━━ DATASET EXCERPTS ━━

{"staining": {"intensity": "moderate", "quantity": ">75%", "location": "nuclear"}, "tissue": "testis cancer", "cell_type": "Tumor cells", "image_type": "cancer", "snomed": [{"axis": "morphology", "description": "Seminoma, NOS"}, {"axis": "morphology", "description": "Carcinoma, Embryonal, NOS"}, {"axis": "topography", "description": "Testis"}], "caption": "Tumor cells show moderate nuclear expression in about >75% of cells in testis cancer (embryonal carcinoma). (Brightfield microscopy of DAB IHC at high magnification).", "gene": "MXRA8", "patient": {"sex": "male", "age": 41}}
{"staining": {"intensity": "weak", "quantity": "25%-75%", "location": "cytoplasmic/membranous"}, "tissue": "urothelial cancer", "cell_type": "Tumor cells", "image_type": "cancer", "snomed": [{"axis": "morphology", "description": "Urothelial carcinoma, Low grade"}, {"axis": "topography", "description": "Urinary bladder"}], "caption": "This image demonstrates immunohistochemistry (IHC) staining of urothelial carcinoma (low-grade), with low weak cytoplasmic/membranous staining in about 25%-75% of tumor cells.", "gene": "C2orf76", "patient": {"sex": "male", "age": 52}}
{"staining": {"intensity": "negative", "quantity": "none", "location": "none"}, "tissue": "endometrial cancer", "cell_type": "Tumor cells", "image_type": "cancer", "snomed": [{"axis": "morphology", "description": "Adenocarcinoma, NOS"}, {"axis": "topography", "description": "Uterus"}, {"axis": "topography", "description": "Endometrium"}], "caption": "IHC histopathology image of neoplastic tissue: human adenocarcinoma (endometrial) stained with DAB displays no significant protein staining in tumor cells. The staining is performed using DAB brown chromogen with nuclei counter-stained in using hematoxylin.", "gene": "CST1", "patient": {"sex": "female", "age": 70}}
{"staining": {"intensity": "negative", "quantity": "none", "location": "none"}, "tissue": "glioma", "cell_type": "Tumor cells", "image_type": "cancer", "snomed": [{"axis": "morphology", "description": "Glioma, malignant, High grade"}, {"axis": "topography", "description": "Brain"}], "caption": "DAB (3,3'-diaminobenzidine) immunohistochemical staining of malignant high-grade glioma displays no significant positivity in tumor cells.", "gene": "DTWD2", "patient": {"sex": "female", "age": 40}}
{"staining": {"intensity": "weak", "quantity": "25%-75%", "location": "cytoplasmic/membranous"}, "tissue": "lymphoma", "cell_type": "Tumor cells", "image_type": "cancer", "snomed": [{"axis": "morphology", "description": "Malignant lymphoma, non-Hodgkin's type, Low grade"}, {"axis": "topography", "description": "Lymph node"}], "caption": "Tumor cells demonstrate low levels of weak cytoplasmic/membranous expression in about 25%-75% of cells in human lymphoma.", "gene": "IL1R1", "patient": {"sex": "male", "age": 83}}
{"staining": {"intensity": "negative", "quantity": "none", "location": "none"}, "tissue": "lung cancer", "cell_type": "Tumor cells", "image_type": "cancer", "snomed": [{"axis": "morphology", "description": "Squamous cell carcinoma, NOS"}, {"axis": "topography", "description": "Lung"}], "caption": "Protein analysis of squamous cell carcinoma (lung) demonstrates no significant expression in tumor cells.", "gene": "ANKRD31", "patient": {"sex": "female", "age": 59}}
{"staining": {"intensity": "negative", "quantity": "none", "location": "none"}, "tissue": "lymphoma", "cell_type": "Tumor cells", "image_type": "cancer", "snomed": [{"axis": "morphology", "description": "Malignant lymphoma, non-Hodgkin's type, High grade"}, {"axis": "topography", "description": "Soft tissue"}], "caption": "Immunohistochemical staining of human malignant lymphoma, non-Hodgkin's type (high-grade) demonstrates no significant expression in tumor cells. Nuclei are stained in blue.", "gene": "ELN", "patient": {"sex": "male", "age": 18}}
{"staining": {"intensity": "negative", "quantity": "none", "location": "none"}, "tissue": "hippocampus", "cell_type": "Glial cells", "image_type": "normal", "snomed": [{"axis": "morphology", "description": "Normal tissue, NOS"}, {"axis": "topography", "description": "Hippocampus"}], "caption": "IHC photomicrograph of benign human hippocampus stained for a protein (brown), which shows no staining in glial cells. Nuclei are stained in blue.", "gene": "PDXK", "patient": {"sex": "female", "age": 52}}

━━━

ASSIGNED TASK:
Beginning with the line that contains "analysis of squamous" and ending with the last line of the data above, return those lines exactly and nothing else.

WORKED SOLUTION:
{"staining": {"intensity": "negative", "quantity": "none", "location": "none"}, "tissue": "lung cancer", "cell_type": "Tumor cells", "image_type": "cancer", "snomed": [{"axis": "morphology", "description": "Squamous cell carcinoma, NOS"}, {"axis": "topography", "description": "Lung"}], "caption": "Protein analysis of squamous cell carcinoma (lung) demonstrates no significant expression in tumor cells.", "gene": "ANKRD31", "patient": {"sex": "female", "age": 59}}
{"staining": {"intensity": "negative", "quantity": "none", "location": "none"}, "tissue": "lymphoma", "cell_type": "Tumor cells", "image_type": "cancer", "snomed": [{"axis": "morphology", "description": "Malignant lymphoma, non-Hodgkin's type, High grade"}, {"axis": "topography", "description": "Soft tissue"}], "caption": "Immunohistochemical staining of human malignant lymphoma, non-Hodgkin's type (high-grade) demonstrates no significant expression in tumor cells. Nuclei are stained in blue.", "gene": "ELN", "patient": {"sex": "male", "age": 18}}
{"staining": {"intensity": "negative", "quantity": "none", "location": "none"}, "tissue": "hippocampus", "cell_type": "Glial cells", "image_type": "normal", "snomed": [{"axis": "morphology", "description": "Normal tissue, NOS"}, {"axis": "topography", "description": "Hippocampus"}], "caption": "IHC photomicrograph of benign human hippocampus stained for a protein (brown), which shows no staining in glial cells. Nuclei are stained in blue.", "gene": "PDXK", "patient": {"sex": "female", "age": 52}}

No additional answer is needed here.